[TASK TO COMPLETE]:
Output the data in full. Keep every word exact and exclude the pictures.
-------
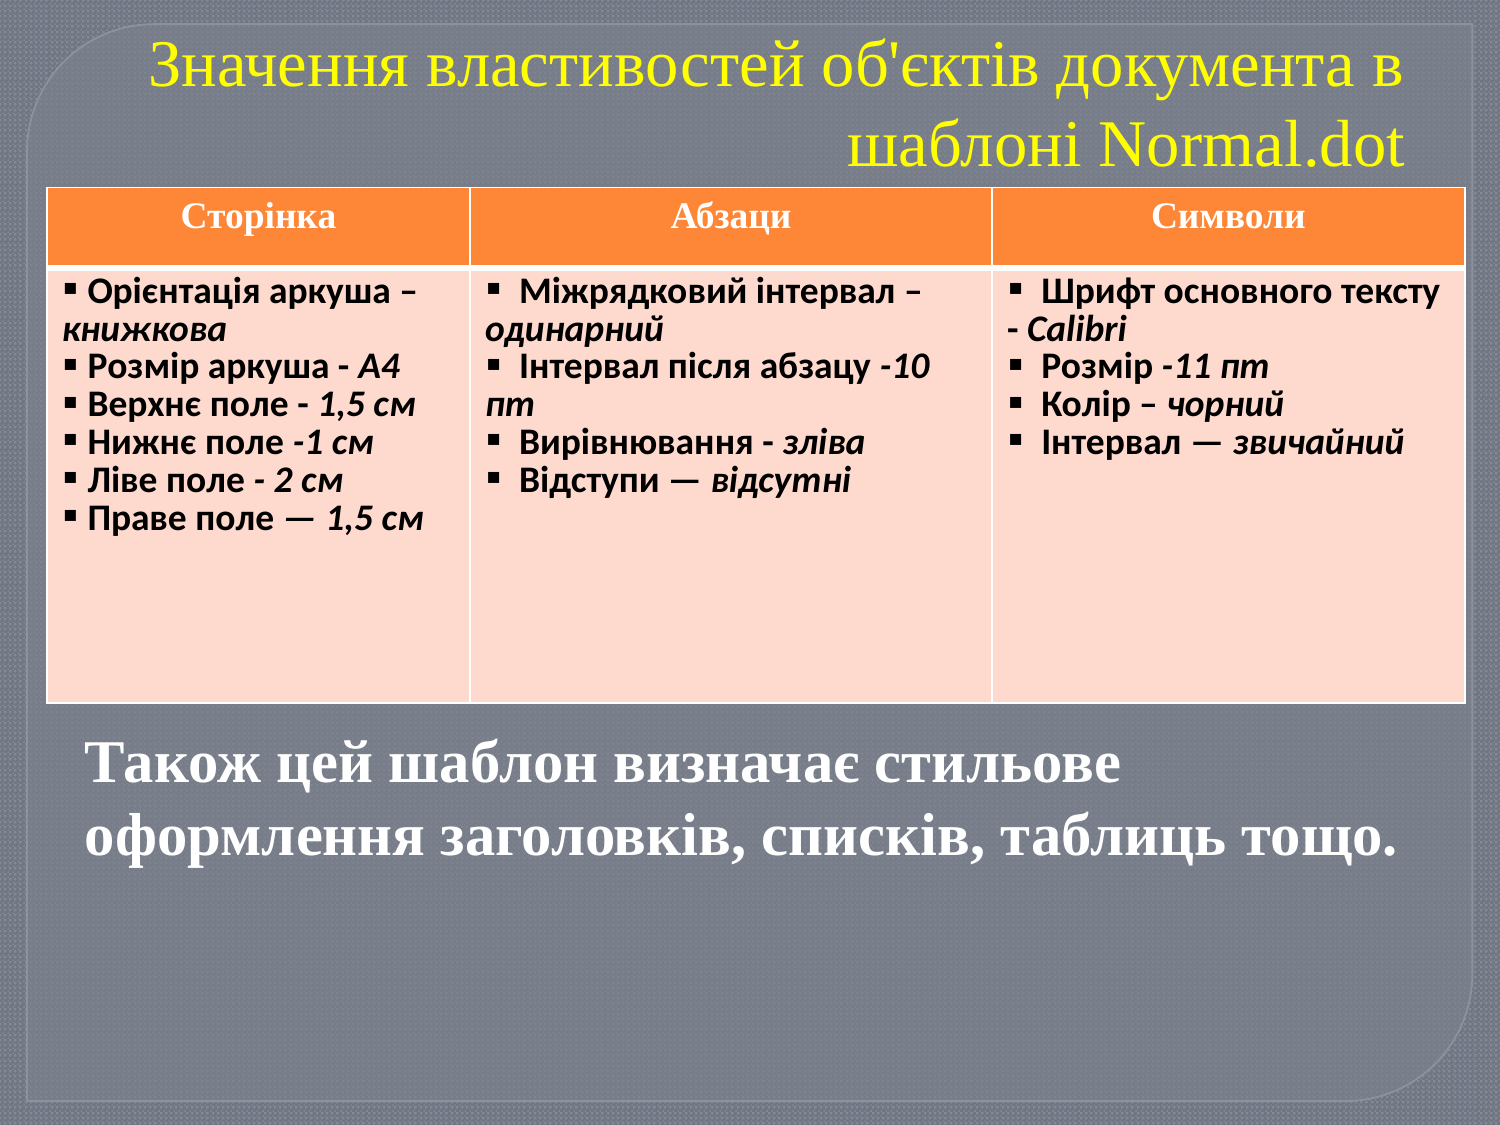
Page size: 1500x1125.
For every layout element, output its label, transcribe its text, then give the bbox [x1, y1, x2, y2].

title Значення властивостей об'єктів документа в шаблоні Normal.dot [70, 0, 1421, 187]
table_header Сторінка [48, 188, 469, 265]
table_cell Орієнтація аркуша –книжкова Розмір аркуша - А4 Верхнє поле - 1,5 см Нижнє поле -1 см Ліве поле - 2 см Праве поле — 1,5 см [48, 271, 469, 702]
table_cell Шрифт основного тексту - Calibri Розмір -11 пт Колір – чорний Інтервал — звичайний [993, 271, 1464, 702]
table_cell Міжрядковий інтервал – одинарний Інтервал після абзацу -10 пт Вирівнювання - зліва Відступи — відсутні [471, 271, 991, 702]
list Також цей шаблон визначає стильове оформлення заголовків, списків, таблиць тощо. [70, 714, 1421, 950]
table_header Символи [993, 188, 1464, 265]
table_header Абзаци [471, 188, 991, 265]
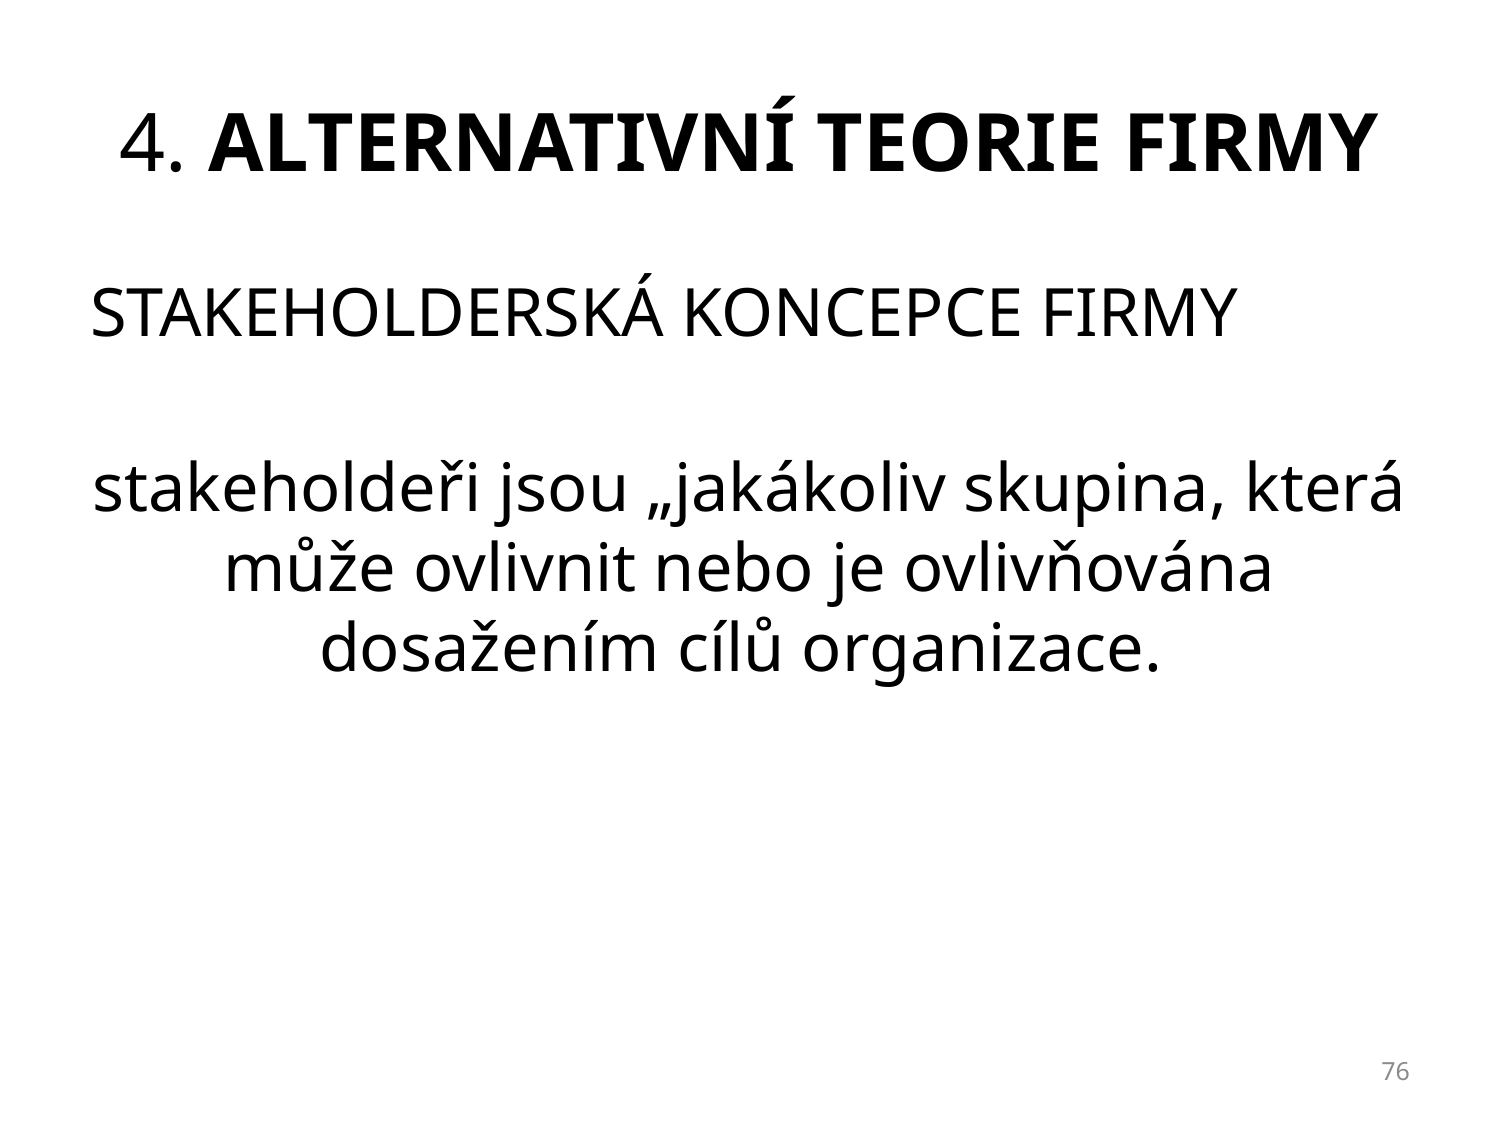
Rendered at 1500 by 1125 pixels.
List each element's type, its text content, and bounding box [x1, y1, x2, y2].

list STAKEHOLDERSKÁ KONCEPCE FIRMY stakeholdeři jsou „jakákoliv skupina, která může ovlivnit nebo je ovlivňována dosažením cílů organizace. [75, 262, 1425, 1005]
slide_number 76 [1074, 1042, 1425, 1103]
title 4. ALTERNATIVNÍ TEORIE FIRMY [75, 45, 1425, 233]
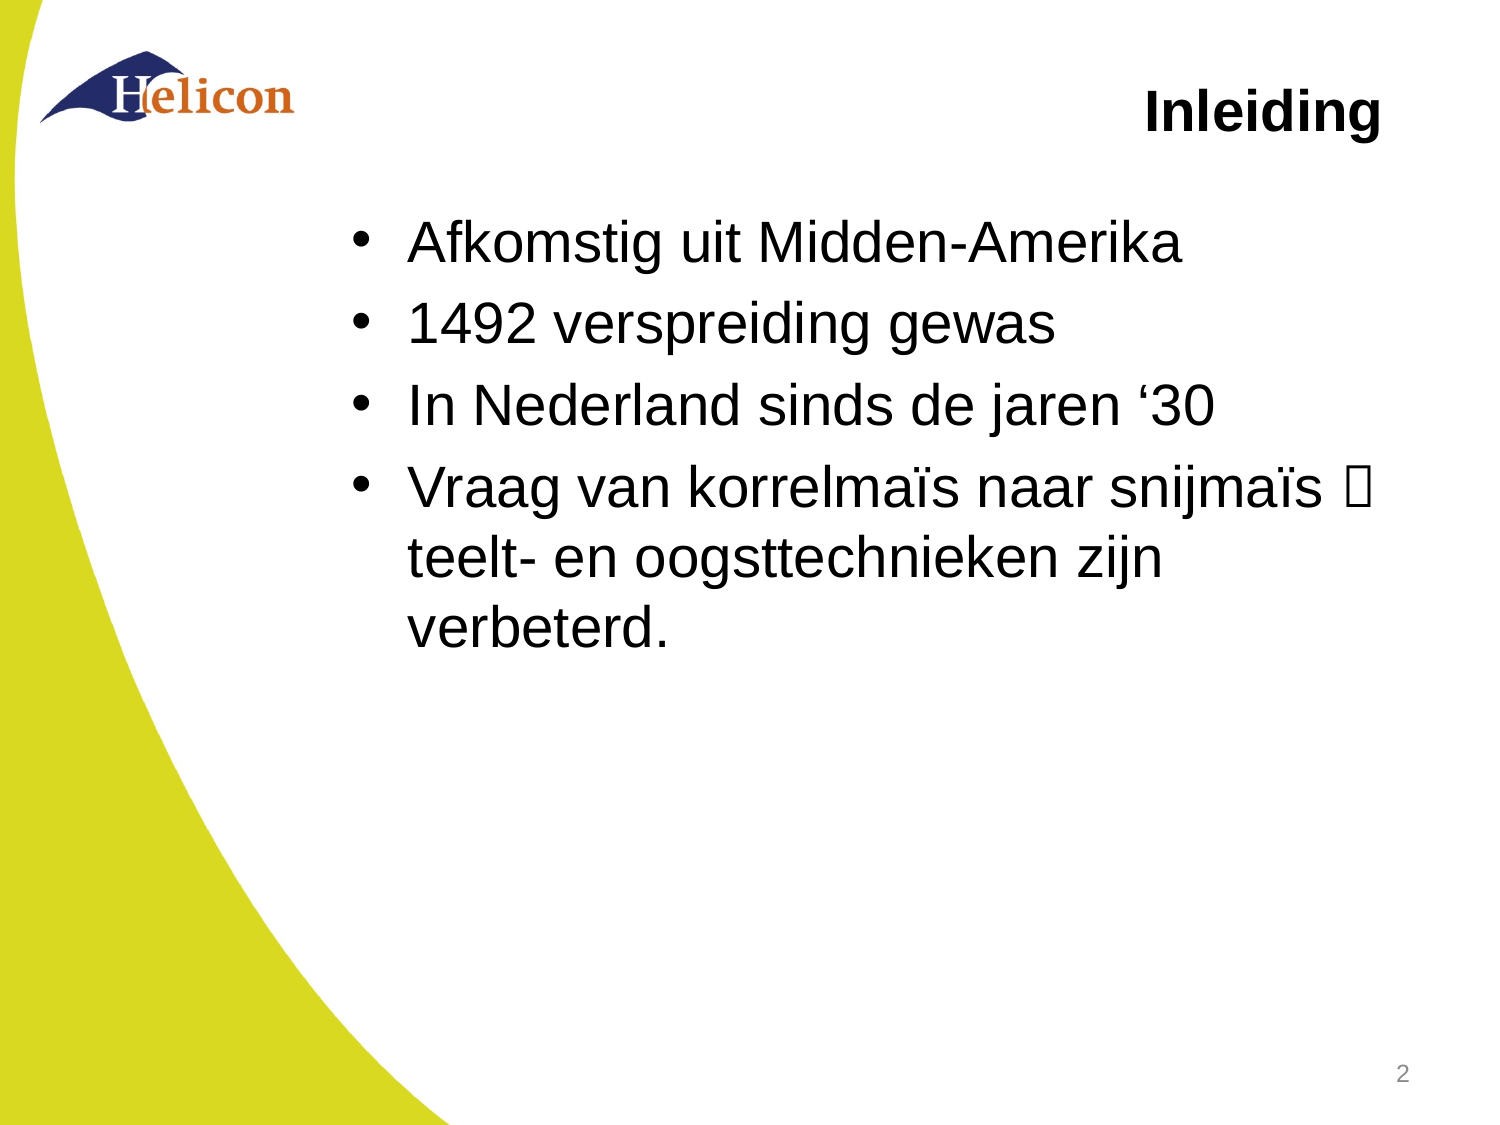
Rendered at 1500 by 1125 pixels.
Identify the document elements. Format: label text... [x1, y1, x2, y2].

title Inleiding [324, 54, 1415, 161]
picture [0, 0, 1500, 1125]
list Afkomstig uit Midden-Amerika 1492 verspreiding gewas In Nederland sinds de jaren ‘30 Vraag van korrelmaïs naar snijmaïs  teelt- en oogsttechnieken zijn verbeterd. [336, 196, 1425, 1005]
slide_number 2 [1074, 1042, 1425, 1103]
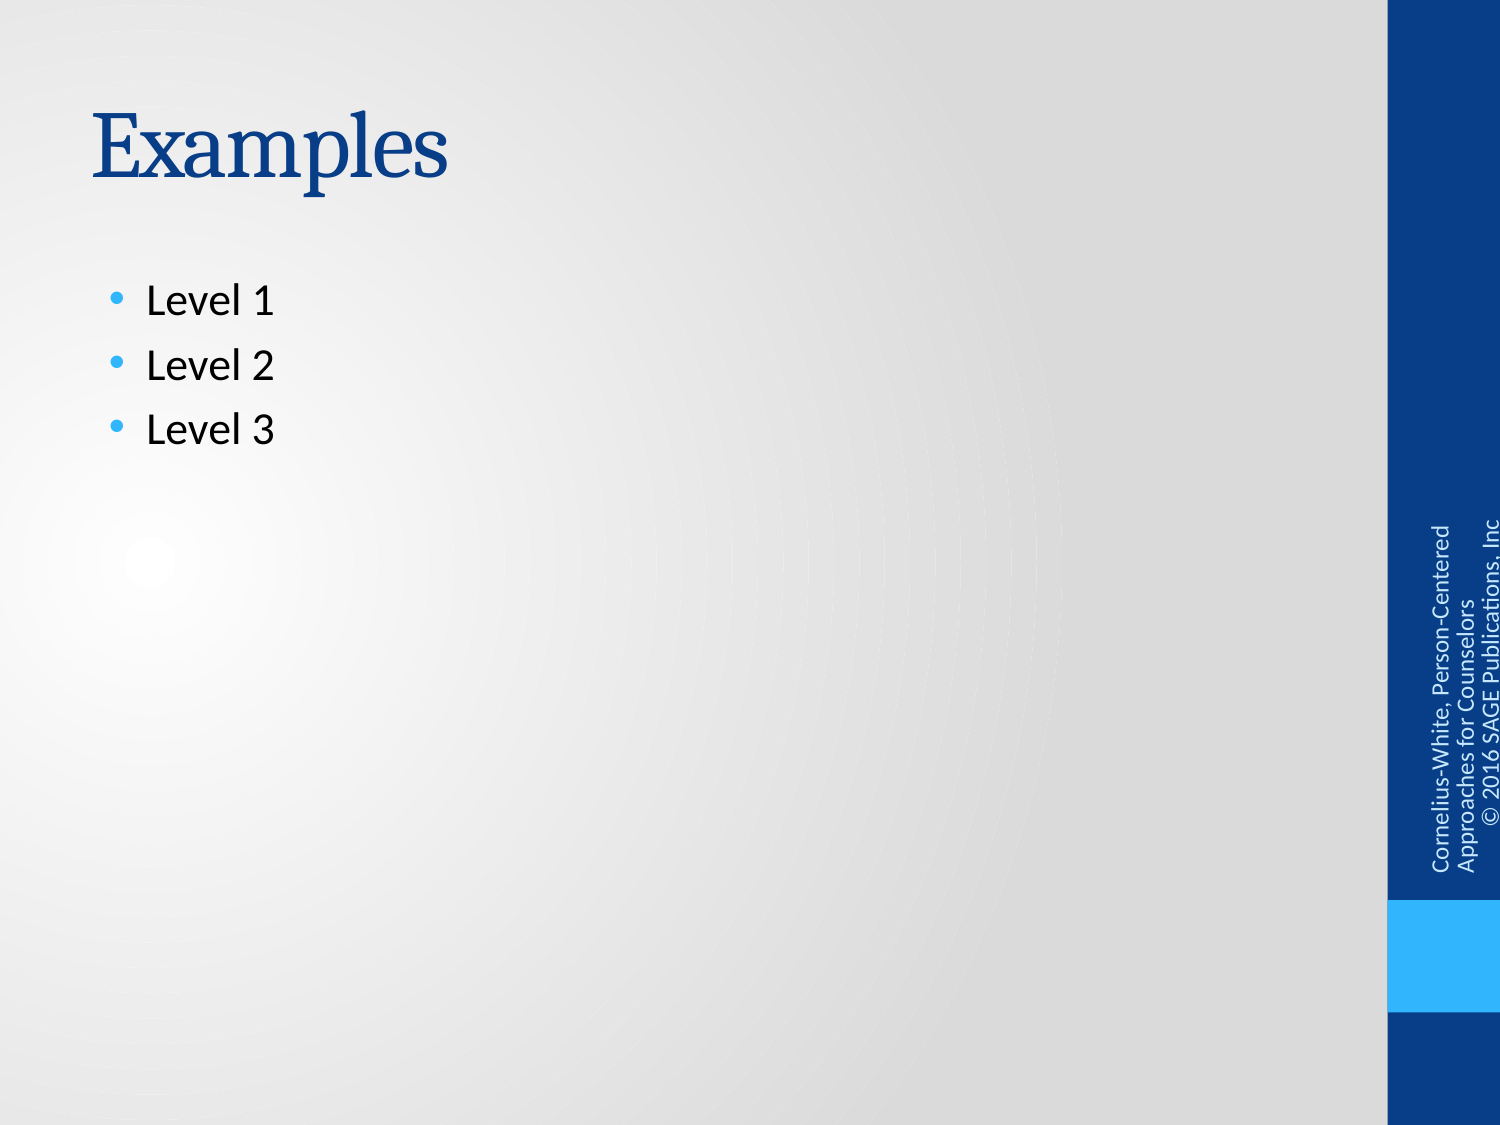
-------
[ANSWER FOR THIS EXERCISE]:
Page size: 1500x1125.
For every layout element, output its label, transcribe its text, then give the bbox [x1, y1, x2, y2].

title Значення властивостей об'єктів документа в шаблоні Normal.dot [70, 0, 1421, 187]
table_header Сторінка [48, 188, 469, 265]
table_cell Орієнтація аркуша –книжкова Розмір аркуша - А4 Верхнє поле - 1,5 см Нижнє поле -1 см Ліве поле - 2 см Праве поле — 1,5 см [48, 271, 469, 702]
table_cell Шрифт основного тексту - Calibri Розмір -11 пт Колір – чорний Інтервал — звичайний [993, 271, 1464, 702]
table_cell Міжрядковий інтервал – одинарний Інтервал після абзацу -10 пт Вирівнювання - зліва Відступи — відсутні [471, 271, 991, 702]
list Також цей шаблон визначає стильове оформлення заголовків, списків, таблиць тощо. [70, 714, 1421, 950]
table_header Символи [993, 188, 1464, 265]
table_header Абзаци [471, 188, 991, 265]
Rendered at 1500 by 1125 pixels.
List each element's type, its text content, and bounding box [x1, y1, x2, y2].

list STAKEHOLDERSKÁ KONCEPCE FIRMY stakeholdeři jsou „jakákoliv skupina, která může ovlivnit nebo je ovlivňována dosažením cílů organizace. [75, 262, 1425, 1005]
slide_number 76 [1074, 1042, 1425, 1103]
title 4. ALTERNATIVNÍ TEORIE FIRMY [75, 45, 1425, 233]
Rendered at 1500 by 1125 pixels.
Identify the document elements. Format: label text... [x1, y1, x2, y2].

title Inleiding [324, 54, 1415, 161]
picture [0, 0, 1500, 1125]
list Afkomstig uit Midden-Amerika 1492 verspreiding gewas In Nederland sinds de jaren ‘30 Vraag van korrelmaïs naar snijmaïs  teelt- en oogsttechnieken zijn verbeterd. [336, 196, 1425, 1005]
slide_number 2 [1074, 1042, 1425, 1103]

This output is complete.